* Aim of the task *
List every line in the rows below that contains the word "progetto".

Input material Block Start

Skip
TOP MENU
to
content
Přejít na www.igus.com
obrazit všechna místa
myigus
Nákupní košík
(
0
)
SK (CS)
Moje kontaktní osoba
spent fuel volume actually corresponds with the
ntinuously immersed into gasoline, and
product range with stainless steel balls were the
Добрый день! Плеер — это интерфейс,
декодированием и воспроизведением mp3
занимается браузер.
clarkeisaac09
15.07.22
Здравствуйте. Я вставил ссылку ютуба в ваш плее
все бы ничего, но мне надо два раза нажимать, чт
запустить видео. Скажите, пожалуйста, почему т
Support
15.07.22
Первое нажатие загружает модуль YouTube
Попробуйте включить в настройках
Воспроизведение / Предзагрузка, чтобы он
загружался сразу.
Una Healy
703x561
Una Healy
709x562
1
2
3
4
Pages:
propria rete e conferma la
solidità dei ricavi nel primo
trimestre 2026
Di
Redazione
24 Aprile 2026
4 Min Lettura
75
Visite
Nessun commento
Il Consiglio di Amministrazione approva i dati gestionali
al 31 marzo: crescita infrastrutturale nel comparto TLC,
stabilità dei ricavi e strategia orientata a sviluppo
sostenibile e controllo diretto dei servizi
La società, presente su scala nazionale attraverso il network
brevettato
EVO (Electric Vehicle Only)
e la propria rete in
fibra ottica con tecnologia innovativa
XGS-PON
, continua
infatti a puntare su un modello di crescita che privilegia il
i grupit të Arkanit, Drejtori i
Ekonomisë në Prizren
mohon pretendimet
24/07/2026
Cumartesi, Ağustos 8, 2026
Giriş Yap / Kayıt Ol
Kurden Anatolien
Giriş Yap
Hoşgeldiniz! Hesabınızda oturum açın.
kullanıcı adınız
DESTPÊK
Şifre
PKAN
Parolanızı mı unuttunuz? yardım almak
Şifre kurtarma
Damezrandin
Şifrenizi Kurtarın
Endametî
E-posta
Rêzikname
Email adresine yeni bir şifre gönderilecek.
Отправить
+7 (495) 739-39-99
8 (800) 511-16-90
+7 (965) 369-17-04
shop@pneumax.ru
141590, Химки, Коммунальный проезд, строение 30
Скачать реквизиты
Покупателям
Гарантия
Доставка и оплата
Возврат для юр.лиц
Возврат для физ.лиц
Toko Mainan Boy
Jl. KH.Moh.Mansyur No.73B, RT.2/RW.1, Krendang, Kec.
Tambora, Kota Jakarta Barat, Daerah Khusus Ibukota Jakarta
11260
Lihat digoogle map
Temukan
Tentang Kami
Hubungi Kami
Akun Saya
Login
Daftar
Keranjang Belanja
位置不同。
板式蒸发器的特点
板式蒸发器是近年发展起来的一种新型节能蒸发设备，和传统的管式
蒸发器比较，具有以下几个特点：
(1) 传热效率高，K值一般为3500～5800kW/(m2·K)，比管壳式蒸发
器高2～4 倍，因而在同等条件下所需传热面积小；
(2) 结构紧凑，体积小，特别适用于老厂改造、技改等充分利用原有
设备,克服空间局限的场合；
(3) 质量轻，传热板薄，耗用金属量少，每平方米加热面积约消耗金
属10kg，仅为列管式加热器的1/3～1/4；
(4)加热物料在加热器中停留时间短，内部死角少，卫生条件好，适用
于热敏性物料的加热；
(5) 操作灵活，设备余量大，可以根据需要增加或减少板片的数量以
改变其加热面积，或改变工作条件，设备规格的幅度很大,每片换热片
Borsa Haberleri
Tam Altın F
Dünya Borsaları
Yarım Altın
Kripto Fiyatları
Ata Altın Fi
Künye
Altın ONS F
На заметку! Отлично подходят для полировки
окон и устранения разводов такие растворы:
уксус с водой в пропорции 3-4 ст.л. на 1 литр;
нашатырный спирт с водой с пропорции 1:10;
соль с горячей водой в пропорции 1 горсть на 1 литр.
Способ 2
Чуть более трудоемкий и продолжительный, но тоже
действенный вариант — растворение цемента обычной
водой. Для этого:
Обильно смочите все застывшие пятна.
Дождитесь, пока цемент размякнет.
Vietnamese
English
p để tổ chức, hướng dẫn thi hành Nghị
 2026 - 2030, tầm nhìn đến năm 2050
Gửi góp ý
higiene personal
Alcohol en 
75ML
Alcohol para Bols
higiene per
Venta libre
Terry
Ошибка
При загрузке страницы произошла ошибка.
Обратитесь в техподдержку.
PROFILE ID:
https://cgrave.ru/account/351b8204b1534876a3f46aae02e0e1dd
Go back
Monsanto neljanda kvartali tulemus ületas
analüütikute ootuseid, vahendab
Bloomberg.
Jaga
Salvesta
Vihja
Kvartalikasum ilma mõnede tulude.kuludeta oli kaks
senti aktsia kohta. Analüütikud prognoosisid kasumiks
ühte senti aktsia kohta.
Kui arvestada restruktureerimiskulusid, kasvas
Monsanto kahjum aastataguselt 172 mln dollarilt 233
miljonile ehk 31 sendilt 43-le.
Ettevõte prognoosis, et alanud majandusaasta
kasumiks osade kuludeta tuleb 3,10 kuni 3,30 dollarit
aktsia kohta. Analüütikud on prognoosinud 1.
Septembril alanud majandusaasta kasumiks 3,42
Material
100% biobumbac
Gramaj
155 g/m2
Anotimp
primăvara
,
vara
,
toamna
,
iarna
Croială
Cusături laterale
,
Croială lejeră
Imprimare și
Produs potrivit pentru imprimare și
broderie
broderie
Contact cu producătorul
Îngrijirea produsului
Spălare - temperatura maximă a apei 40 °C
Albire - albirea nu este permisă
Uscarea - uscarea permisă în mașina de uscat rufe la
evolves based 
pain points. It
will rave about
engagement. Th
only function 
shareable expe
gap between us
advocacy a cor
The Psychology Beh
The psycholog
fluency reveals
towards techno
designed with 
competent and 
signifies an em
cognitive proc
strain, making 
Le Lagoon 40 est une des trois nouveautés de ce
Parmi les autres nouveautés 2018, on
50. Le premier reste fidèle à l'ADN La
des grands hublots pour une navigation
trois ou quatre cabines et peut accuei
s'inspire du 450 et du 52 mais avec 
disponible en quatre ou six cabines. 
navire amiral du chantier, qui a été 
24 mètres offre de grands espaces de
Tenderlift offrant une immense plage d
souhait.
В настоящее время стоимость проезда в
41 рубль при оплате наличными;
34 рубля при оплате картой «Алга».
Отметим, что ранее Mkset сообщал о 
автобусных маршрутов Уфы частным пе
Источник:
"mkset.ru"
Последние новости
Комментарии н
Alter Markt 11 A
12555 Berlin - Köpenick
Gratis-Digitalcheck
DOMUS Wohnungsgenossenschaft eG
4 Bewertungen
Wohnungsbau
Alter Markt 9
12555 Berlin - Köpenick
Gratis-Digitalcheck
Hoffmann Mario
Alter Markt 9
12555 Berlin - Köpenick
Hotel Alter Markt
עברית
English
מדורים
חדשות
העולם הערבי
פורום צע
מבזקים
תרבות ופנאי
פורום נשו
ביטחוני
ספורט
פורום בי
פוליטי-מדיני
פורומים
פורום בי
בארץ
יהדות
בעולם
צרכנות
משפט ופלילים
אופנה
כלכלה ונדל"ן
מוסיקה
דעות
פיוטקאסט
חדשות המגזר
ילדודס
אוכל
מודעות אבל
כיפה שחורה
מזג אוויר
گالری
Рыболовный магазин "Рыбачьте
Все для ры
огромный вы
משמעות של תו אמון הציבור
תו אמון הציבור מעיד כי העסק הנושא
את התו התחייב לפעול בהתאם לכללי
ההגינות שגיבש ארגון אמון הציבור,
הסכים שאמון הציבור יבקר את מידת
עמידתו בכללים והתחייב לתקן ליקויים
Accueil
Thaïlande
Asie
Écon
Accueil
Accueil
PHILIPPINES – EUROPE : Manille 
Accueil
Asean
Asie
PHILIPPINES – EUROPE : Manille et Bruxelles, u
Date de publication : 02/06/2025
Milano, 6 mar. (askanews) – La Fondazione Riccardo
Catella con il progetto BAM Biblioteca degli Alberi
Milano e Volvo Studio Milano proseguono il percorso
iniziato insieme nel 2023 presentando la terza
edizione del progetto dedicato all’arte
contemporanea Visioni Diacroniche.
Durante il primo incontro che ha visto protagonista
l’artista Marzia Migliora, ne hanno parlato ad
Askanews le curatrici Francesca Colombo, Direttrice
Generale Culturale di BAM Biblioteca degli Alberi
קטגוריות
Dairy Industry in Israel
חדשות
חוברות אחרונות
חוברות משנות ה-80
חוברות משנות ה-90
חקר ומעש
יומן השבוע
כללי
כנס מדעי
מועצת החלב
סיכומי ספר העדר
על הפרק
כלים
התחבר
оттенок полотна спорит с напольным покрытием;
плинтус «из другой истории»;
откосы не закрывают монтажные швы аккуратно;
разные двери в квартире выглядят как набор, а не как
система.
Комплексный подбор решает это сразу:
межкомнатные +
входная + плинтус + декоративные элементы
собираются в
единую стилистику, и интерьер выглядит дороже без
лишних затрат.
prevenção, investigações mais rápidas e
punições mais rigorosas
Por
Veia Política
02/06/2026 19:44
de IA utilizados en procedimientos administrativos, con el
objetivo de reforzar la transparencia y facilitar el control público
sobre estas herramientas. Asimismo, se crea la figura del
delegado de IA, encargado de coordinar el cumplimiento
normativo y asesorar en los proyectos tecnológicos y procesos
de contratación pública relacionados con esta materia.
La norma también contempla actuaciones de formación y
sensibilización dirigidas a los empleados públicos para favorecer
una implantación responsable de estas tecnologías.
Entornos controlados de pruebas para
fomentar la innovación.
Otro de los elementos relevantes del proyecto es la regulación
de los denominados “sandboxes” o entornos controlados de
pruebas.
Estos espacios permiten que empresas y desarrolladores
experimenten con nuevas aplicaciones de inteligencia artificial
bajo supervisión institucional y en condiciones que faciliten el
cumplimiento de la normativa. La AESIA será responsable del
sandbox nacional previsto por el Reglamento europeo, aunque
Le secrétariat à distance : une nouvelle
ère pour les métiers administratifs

Input material Block End

* Task solution *
Catella con il progetto BAM Biblioteca degli Alberi
edizione del progetto dedicato all’arte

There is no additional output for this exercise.